**Data in this exercise:**
----

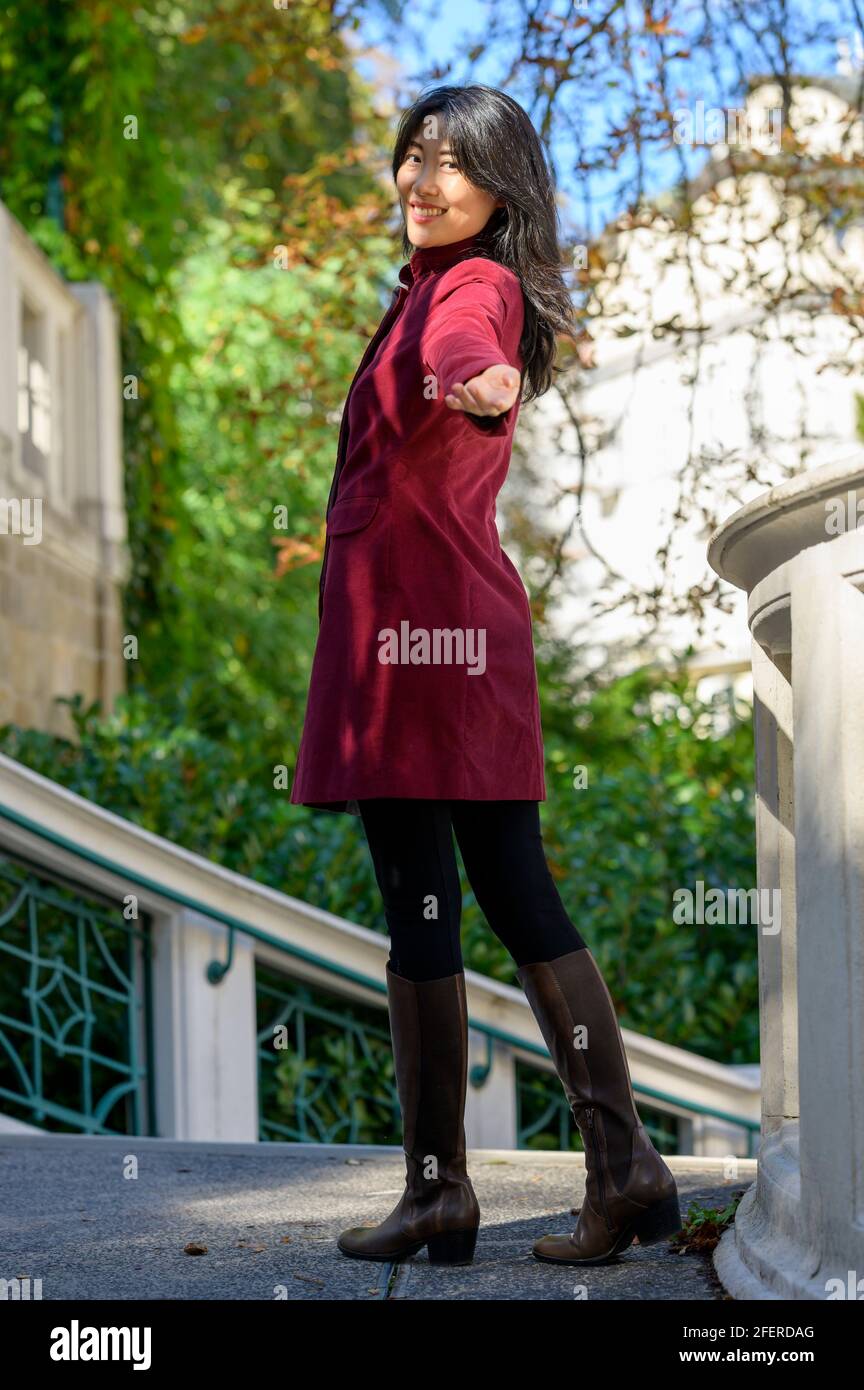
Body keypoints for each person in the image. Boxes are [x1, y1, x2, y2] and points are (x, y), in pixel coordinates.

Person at [290, 83, 680, 1267]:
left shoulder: (474, 290)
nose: (421, 179)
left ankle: (478, 1187)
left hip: (427, 645)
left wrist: (484, 377)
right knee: (485, 894)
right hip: (429, 641)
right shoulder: (420, 289)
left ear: (501, 187)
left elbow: (473, 348)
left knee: (454, 898)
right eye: (412, 155)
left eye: (452, 163)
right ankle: (586, 1175)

----

**Problem to work on:**
Nothing but the lines from the one with "right shoulder: (420, 289)" through the final line of the data above should be output, exactly as written.

**Finished task:**
right shoulder: (420, 289)
left ear: (501, 187)
left elbow: (473, 348)
left knee: (454, 898)
right eye: (412, 155)
left eye: (452, 163)
right ankle: (586, 1175)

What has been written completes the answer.